DATA SHOWN

☆ ☆ ☆ ☆ ☆

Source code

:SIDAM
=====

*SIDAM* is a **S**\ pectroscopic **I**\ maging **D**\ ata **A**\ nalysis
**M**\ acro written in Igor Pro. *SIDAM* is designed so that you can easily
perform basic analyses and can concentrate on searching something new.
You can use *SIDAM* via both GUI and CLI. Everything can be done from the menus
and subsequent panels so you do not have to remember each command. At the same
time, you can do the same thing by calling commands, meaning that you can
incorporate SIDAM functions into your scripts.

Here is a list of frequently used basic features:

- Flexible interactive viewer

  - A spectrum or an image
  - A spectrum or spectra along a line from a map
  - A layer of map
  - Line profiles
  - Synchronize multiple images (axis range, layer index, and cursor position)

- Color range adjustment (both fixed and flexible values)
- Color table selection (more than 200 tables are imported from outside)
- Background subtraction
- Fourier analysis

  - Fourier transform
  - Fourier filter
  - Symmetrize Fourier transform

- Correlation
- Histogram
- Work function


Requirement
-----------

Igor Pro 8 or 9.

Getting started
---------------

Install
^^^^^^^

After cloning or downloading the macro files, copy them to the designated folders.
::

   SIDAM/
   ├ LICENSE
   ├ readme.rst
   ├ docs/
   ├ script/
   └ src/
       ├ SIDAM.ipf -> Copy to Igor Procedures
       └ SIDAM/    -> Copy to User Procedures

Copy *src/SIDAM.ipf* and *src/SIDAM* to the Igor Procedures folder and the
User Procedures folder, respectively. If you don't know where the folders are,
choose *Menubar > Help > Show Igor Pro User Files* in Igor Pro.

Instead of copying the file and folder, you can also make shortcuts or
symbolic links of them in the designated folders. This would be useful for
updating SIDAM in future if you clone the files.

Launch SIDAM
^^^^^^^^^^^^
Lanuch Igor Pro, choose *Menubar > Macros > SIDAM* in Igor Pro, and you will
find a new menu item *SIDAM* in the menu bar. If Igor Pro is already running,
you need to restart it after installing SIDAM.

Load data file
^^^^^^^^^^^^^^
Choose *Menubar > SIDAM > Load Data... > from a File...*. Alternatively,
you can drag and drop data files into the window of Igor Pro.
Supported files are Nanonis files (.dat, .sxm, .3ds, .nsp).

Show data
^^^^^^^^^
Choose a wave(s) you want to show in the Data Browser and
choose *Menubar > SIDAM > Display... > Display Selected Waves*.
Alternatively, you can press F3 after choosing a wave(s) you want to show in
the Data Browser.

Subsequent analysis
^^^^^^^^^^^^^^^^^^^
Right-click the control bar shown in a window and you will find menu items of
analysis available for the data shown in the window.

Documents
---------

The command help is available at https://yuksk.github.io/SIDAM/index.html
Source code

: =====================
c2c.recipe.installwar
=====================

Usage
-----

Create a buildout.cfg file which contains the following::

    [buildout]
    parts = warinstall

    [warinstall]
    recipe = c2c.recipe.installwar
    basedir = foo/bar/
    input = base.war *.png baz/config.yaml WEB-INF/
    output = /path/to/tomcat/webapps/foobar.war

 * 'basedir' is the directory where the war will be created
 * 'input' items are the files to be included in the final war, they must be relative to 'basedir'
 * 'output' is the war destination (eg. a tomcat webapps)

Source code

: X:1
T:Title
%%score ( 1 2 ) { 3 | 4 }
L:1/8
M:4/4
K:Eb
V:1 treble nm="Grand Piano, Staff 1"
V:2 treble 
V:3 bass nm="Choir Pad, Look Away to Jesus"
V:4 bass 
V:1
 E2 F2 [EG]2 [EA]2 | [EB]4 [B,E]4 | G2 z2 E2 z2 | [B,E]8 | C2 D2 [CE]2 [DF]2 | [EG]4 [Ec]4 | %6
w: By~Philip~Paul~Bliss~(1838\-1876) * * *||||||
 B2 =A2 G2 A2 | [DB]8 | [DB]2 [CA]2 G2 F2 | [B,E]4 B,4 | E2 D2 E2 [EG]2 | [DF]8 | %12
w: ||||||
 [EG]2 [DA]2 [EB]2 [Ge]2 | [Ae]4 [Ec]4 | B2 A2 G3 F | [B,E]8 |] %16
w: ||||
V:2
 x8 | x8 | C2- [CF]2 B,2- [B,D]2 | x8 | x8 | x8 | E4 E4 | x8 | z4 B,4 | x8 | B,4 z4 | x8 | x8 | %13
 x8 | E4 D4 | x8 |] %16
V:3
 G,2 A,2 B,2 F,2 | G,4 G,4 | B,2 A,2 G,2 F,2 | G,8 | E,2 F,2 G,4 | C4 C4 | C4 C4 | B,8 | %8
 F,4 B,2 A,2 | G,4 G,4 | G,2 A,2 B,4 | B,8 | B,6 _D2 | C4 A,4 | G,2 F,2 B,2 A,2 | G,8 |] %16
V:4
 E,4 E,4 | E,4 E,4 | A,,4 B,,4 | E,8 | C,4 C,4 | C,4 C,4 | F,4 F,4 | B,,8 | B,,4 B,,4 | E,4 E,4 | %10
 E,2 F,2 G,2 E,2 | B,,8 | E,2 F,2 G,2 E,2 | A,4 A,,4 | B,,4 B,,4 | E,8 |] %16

☆ ☆ ☆ ☆ ☆

YOUR ASSIGNMENT
Word for word, write out every record in the listing.

RESULT OF THIS EXERCISE
Source code

:SIDAM
=====

*SIDAM* is a **S**\ pectroscopic **I**\ maging **D**\ ata **A**\ nalysis
**M**\ acro written in Igor Pro. *SIDAM* is designed so that you can easily
perform basic analyses and can concentrate on searching something new.
You can use *SIDAM* via both GUI and CLI. Everything can be done from the menus
and subsequent panels so you do not have to remember each command. At the same
time, you can do the same thing by calling commands, meaning that you can
incorporate SIDAM functions into your scripts.

Here is a list of frequently used basic features:

- Flexible interactive viewer

  - A spectrum or an image
  - A spectrum or spectra along a line from a map
  - A layer of map
  - Line profiles
  - Synchronize multiple images (axis range, layer index, and cursor position)

- Color range adjustment (both fixed and flexible values)
- Color table selection (more than 200 tables are imported from outside)
- Background subtraction
- Fourier analysis

  - Fourier transform
  - Fourier filter
  - Symmetrize Fourier transform

- Correlation
- Histogram
- Work function


Requirement
-----------

Igor Pro 8 or 9.

Getting started
---------------

Install
^^^^^^^

After cloning or downloading the macro files, copy them to the designated folders.
::

   SIDAM/
   ├ LICENSE
   ├ readme.rst
   ├ docs/
   ├ script/
   └ src/
       ├ SIDAM.ipf -> Copy to Igor Procedures
       └ SIDAM/    -> Copy to User Procedures

Copy *src/SIDAM.ipf* and *src/SIDAM* to the Igor Procedures folder and the
User Procedures folder, respectively. If you don't know where the folders are,
choose *Menubar > Help > Show Igor Pro User Files* in Igor Pro.

Instead of copying the file and folder, you can also make shortcuts or
symbolic links of them in the designated folders. This would be useful for
updating SIDAM in future if you clone the files.

Launch SIDAM
^^^^^^^^^^^^
Lanuch Igor Pro, choose *Menubar > Macros > SIDAM* in Igor Pro, and you will
find a new menu item *SIDAM* in the menu bar. If Igor Pro is already running,
you need to restart it after installing SIDAM.

Load data file
^^^^^^^^^^^^^^
Choose *Menubar > SIDAM > Load Data... > from a File...*. Alternatively,
you can drag and drop data files into the window of Igor Pro.
Supported files are Nanonis files (.dat, .sxm, .3ds, .nsp).

Show data
^^^^^^^^^
Choose a wave(s) you want to show in the Data Browser and
choose *Menubar > SIDAM > Display... > Display Selected Waves*.
Alternatively, you can press F3 after choosing a wave(s) you want to show in
the Data Browser.

Subsequent analysis
^^^^^^^^^^^^^^^^^^^
Right-click the control bar shown in a window and you will find menu items of
analysis available for the data shown in the window.

Documents
---------

The command help is available at https://yuksk.github.io/SIDAM/index.html
Source code

: =====================
c2c.recipe.installwar
=====================

Usage
-----

Create a buildout.cfg file which contains the following::

    [buildout]
    parts = warinstall

    [warinstall]
    recipe = c2c.recipe.installwar
    basedir = foo/bar/
    input = base.war *.png baz/config.yaml WEB-INF/
    output = /path/to/tomcat/webapps/foobar.war

 * 'basedir' is the directory where the war will be created
 * 'input' items are the files to be included in the final war, they must be relative to 'basedir'
 * 'output' is the war destination (eg. a tomcat webapps)

Source code

: X:1
T:Title
%%score ( 1 2 ) { 3 | 4 }
L:1/8
M:4/4
K:Eb
V:1 treble nm="Grand Piano, Staff 1"
V:2 treble 
V:3 bass nm="Choir Pad, Look Away to Jesus"
V:4 bass 
V:1
 E2 F2 [EG]2 [EA]2 | [EB]4 [B,E]4 | G2 z2 E2 z2 | [B,E]8 | C2 D2 [CE]2 [DF]2 | [EG]4 [Ec]4 | %6
w: By~Philip~Paul~Bliss~(1838\-1876) * * *||||||
 B2 =A2 G2 A2 | [DB]8 | [DB]2 [CA]2 G2 F2 | [B,E]4 B,4 | E2 D2 E2 [EG]2 | [DF]8 | %12
w: ||||||
 [EG]2 [DA]2 [EB]2 [Ge]2 | [Ae]4 [Ec]4 | B2 A2 G3 F | [B,E]8 |] %16
w: ||||
V:2
 x8 | x8 | C2- [CF]2 B,2- [B,D]2 | x8 | x8 | x8 | E4 E4 | x8 | z4 B,4 | x8 | B,4 z4 | x8 | x8 | %13
 x8 | E4 D4 | x8 |] %16
V:3
 G,2 A,2 B,2 F,2 | G,4 G,4 | B,2 A,2 G,2 F,2 | G,8 | E,2 F,2 G,4 | C4 C4 | C4 C4 | B,8 | %8
 F,4 B,2 A,2 | G,4 G,4 | G,2 A,2 B,4 | B,8 | B,6 _D2 | C4 A,4 | G,2 F,2 B,2 A,2 | G,8 |] %16
V:4
 E,4 E,4 | E,4 E,4 | A,,4 B,,4 | E,8 | C,4 C,4 | C,4 C,4 | F,4 F,4 | B,,8 | B,,4 B,,4 | E,4 E,4 | %10
 E,2 F,2 G,2 E,2 | B,,8 | E,2 F,2 G,2 E,2 | A,4 A,,4 | B,,4 B,,4 | E,8 |] %16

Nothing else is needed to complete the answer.